HENRI MATISSE (1869-1954)
La Femme au luth
1947-1949
Manufacture des Gobelins
Laine
H : 1,70 m, l : 2,13 m
GOB 899
Tisser les Modernes, de la figuration à l’abstraction.
Dès les années 1930, des artistes s’efforcent de donner un second souffle à l’art de la tapisserie en créant des œuvres qui dès le départ sont pensées en fonction des contraintes inhérentes à cette technique : simplification des formes, réduction du nombre de couleurs, tissage plus gros pour faire ressortir les contrastes. Cette « rénovation », amorcée par Jean Lurçat entre autres, est poursuivie après-guerre par les tenants de l’avant-garde moderne, Henri Matisse, Fernand Léger, Joan Miro. Selon les propres mots de Le Corbusier, la tapisserie devient « le mural des temps modernes »

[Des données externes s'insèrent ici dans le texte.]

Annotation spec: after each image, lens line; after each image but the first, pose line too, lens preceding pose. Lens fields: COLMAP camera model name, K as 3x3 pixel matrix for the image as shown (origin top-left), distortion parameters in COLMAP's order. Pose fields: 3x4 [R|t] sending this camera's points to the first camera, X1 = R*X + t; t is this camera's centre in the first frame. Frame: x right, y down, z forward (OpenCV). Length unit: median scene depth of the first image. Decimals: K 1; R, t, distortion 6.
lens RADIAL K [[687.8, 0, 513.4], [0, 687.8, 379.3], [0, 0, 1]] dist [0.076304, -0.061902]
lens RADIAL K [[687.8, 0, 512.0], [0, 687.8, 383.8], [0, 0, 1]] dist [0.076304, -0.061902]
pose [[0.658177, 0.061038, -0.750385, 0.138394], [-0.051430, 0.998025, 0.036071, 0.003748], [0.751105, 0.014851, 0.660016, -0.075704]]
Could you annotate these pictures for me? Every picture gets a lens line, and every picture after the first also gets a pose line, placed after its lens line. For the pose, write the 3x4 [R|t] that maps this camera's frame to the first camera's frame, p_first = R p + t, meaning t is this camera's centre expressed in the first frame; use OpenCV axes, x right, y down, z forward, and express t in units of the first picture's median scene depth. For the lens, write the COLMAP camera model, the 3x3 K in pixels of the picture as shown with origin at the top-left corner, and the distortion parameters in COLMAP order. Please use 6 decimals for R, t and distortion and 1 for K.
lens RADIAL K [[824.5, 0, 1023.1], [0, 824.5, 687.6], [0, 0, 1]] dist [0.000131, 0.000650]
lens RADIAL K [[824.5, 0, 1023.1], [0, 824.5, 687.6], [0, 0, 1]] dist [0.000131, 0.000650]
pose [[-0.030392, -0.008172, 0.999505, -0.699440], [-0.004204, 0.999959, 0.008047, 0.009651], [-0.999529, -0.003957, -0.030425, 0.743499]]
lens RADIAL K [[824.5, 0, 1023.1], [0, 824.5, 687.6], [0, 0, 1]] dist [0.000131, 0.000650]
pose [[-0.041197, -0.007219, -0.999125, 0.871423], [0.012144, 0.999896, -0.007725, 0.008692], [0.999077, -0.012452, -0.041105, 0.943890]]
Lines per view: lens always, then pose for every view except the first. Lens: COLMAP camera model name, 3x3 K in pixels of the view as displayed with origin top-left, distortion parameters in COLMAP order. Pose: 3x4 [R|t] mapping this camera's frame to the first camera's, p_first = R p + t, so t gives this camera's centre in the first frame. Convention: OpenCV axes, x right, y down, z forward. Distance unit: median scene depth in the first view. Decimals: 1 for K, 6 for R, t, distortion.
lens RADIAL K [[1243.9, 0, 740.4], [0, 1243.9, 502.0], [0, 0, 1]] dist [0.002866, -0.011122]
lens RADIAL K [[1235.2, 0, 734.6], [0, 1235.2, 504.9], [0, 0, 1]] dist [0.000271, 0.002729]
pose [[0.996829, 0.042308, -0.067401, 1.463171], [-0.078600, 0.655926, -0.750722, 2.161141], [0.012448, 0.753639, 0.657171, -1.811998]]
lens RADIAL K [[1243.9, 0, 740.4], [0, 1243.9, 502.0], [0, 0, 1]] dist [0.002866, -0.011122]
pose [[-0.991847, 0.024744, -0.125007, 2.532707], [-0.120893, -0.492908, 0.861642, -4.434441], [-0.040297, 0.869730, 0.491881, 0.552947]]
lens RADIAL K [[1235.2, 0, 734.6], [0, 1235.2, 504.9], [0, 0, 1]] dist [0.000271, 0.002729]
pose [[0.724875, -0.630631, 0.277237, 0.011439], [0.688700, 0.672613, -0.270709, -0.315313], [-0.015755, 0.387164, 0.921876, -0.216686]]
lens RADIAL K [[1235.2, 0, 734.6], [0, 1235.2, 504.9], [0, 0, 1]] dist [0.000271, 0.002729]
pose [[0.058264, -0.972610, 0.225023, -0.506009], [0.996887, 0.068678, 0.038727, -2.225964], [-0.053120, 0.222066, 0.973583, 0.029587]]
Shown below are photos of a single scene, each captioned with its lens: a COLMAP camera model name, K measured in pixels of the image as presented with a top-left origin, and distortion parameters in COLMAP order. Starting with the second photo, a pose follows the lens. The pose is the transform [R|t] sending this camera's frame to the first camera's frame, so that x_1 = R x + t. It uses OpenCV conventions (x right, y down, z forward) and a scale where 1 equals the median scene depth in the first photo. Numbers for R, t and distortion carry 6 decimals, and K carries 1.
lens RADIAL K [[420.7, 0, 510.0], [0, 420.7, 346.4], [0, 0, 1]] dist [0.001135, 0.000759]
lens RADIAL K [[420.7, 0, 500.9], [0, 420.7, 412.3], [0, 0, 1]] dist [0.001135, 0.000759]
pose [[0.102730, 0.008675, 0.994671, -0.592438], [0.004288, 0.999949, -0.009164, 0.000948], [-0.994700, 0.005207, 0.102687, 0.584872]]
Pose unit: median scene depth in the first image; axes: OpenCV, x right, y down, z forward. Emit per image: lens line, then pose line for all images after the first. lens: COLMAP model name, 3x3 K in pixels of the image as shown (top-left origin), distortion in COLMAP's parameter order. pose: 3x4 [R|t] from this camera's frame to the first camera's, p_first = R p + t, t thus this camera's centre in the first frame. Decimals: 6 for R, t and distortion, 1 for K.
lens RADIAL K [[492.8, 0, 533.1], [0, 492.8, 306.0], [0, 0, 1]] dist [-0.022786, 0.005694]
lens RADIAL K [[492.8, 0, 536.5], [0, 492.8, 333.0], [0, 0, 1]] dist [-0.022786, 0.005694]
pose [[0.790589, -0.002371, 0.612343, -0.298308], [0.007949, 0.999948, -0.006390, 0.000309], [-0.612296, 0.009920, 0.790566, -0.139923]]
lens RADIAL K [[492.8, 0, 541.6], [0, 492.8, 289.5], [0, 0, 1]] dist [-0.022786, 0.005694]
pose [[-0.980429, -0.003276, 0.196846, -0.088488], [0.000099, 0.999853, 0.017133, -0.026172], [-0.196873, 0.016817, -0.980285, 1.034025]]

Pour ce faire, l’Administrateur général du Mobilier national, Jean Coural, épaulé par Pierre Baudoin au titre de conseiller artistique, et vivement encouragé par André Malraux, ministre des Affaires culturelles, crée un atelier d’essai dont le but est de tisser des cartons « demandés à des peintres absolument en dehors d’une tradition académique ».
Choisi par ces derniers, Henri Matisse, pour la réalisation de cette tapisserie, n’a pas fourni pour modèle le tableau même (actuellement conservé dans une collection privée japonaise), réalisé en 1943, mais une reproduction en couleur parue dans revue Verve. Cette photographie a été grandie et retravaillée par l’artiste. La démarche audacieuse de remplacer un modèle peint par un agrandissement photographique a connu par la suite une grande postérité. Matisse modifie plusieurs éléments de la composition d’origine : deux bandes verticales à croisillons du papier peint sont remplacées par des motifs végétaux ; le motif rond du tapis devient une arabesque continue. Il ajoute également une bordure à entrelacs, qui n’est pas sans rappeler les cadres des tapisseries anciennes. Autre indice rappelant les tapisseries médiévales, le thème de la musique qui fait écho à la célèbre tapisserie de la Dame à la Licorne que l’artiste avait pu voir lors de l’exposition « Tapisserie française du Moyen-âge à nos jours » de 1946.